On 23 September 1779, volunteer patriot militiamen captured the British Captain John Andre with several incriminating documents from Arnold. These papers detailed the defenses at West Point and provided valuable intelligence information about the American Army. Also, Andre admitted under interrogation that he had been involved in espionage with an undisclosed American traitor.
Arnold learned of the capture of Andre before Washington had been informed, and he quickly withdrew north on the Hudson River to evade his own capture. Upon receiving both the captured documents from Andre and a report of his confession to espionage, Washington realized that he had been betrayed. Expecting imminent danger of a British attack on West Point, he quickly moved to fortify it. However, a British attack on West Point never came.
Although the attempt to capture West Point had failed, the British compensated Arnold for his property losses and commissioned him as a Brigadier General of the British Army.

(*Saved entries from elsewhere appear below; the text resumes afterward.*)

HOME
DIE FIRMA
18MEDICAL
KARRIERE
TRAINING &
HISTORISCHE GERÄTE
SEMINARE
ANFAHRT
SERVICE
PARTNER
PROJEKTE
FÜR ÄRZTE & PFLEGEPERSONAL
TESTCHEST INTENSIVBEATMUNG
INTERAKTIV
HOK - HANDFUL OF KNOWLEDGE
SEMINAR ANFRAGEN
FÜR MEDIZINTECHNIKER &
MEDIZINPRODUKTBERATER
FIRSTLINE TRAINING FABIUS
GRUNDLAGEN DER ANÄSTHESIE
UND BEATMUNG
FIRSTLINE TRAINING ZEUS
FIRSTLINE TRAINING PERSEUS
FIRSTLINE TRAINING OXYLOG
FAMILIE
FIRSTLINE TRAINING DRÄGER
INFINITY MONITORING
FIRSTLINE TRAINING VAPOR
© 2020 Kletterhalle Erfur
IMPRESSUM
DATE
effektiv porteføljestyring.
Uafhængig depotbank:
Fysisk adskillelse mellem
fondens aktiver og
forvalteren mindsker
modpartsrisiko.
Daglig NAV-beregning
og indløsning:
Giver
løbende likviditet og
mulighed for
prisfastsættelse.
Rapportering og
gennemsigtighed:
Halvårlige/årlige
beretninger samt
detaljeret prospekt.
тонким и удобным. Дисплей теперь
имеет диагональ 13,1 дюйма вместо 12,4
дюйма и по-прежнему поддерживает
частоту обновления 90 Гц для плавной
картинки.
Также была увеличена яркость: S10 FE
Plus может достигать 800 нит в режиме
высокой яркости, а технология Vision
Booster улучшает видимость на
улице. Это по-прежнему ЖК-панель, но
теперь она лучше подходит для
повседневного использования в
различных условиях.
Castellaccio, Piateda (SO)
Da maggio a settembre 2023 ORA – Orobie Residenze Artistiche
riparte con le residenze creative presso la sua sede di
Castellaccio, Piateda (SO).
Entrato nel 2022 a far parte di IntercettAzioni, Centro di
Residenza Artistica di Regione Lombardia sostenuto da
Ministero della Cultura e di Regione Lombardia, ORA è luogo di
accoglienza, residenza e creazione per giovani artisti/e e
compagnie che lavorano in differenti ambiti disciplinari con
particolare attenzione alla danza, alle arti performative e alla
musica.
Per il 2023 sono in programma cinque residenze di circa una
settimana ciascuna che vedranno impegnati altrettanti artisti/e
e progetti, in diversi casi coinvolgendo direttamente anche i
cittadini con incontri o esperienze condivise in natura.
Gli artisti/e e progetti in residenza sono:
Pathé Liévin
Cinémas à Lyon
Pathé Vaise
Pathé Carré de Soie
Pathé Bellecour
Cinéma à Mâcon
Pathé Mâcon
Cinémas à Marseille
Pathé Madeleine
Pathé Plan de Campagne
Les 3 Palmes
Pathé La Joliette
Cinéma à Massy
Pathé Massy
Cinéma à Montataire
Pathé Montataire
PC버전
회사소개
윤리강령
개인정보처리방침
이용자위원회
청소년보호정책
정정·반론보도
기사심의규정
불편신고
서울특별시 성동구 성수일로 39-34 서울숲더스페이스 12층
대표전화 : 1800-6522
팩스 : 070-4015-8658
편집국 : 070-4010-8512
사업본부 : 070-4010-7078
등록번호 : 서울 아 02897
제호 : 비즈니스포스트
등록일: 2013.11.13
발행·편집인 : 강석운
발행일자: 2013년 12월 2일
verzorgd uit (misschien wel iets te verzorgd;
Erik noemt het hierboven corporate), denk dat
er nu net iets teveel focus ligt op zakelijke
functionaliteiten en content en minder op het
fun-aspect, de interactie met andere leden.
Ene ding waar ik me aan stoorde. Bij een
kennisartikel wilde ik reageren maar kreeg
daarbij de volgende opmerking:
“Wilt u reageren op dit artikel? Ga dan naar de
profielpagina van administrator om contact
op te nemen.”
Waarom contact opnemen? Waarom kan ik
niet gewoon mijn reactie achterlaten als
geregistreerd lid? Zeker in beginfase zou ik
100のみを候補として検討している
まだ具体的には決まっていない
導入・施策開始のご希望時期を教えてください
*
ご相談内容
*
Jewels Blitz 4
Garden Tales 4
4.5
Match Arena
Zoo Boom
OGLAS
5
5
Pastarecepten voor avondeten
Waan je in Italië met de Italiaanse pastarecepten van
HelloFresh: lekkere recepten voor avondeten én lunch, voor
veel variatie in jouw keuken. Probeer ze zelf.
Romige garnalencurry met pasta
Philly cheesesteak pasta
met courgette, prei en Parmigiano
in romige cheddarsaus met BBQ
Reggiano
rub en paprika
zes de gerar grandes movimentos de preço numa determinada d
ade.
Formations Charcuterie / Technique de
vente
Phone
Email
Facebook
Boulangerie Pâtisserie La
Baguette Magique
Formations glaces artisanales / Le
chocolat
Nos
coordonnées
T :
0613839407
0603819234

He was given a command and raised a legion of Tories and deserters, which he led on raids against the Americans in 1781. However, the British leadership on all levels distrusted the traitorous Arnold and he decided to move to London that December. Soon after that, he left military service to become a merchant-shipper in New Brunswick. He moved to Canada in 1787, but finally returned to England in 1791.
Benedict Arnold fell into depression during his later years, finally being afflicted by a "nervous disease" which took his life in 1801. He died a wreck of a man, leaving only debts and lawsuits to his family upon his death.